The tradition of men going to India for work is still prevalent there.

Nepalis working in India face various problems: They have to do risky works, receive meagre wages and lack knowledge about the legal provisions.

The women members of the families whose male members are in India and abroad as migrant workers have formed groups in different local levels of Doti district to discuss the documents to be carried during the journey, the persons and places to contact in case of problems, proper use of bank while sending money and others.

Devi Bohara, president of Durga Migrant Group in Adharsha Rural Municipality-5, said that they have been informing people about the problems faced by Nepalis while going to India for work. Stating that it is better to do something within the country if possible, Bohara said the group has been collecting updates from Nepalis while bidding farewell to those going abroad and welcoming those coming home.

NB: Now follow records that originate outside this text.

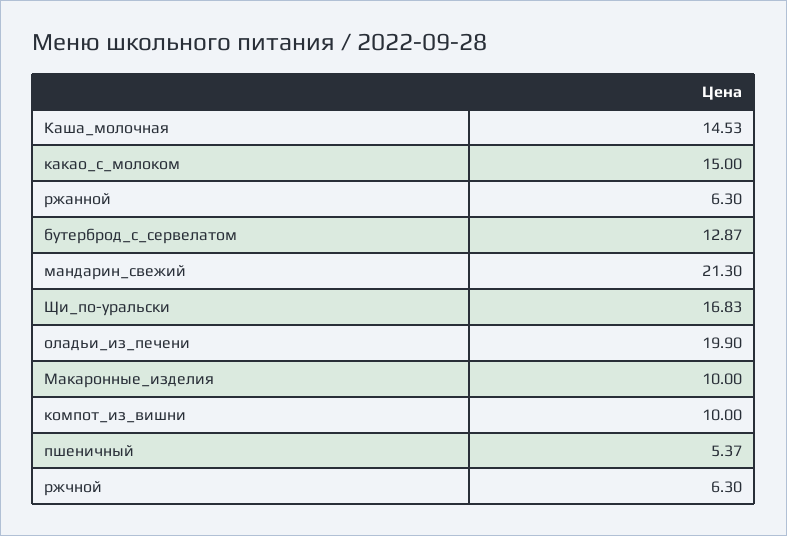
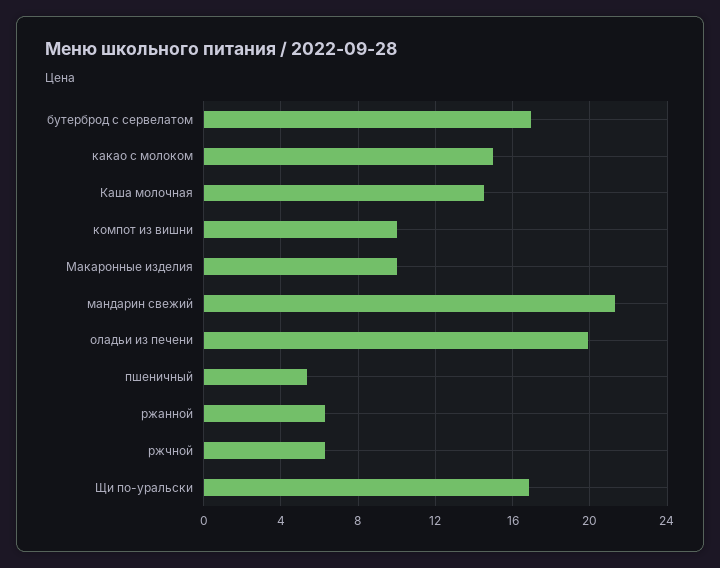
  {
    "Каша_молочная": 14.53,
    "какао_с_молоком": 15,
    "ржанной": 6.3,
-   "бутерброд_с_сервелатом": 12.87,
+   "бутерброд_с_сервелатом": 17,
    "мандарин_свежий": 21.3,
    "Щи_по-уральски": 16.83,
    "оладьи_из_печени": 19.9,
    "Макаронные_изделия": 10,
    "компот_из_вишни": 10,
    "пшеничный": 5.37,
    "ржчной": 6.3
  }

Most of the members of the group are women, since many men had left their home for work. It has been collecting monthly savings, providing loans to those in need and engaging many women in income generating activities.

Chandrika Bista of the group said that it has been encouraging stay-at-home women to be engaged in income-earning activities such as goat rearing, chicken farming, vegetable farming, among other occupations, so that there would be no financial problem when their husbands return home without money.

Many men returning home after working for a long time abroad also have joined the group. Sher Bahadur Bhat of Bhadsain in Adarsha Rural Municipality-5 has joined the group after returning to the village. He had worked as a cook for three years in a hotel in India. He has been running an electrical store in the village since.

Sher Bahadur, who found himself unable to go back to India due to the coronavirus lockdown, said that he started his business at the local level after receiving a three-month house wiring training run by a non-governmental organisation ‘Needs Nepal’ in the village. He said that getting a job in the village had not been difficult because of the expansion of electricity line currently being done at the local level. He is earning more in his village than he did in India as many neighbouring wards and rural municipalities have contacted him for the work, he added.

The Needs Nepal has been carrying out various activities through 25 migrant groups in Shikhar Municipality and Adarsh Rural Municipality of Doti under capacity development programme for the migrant workers.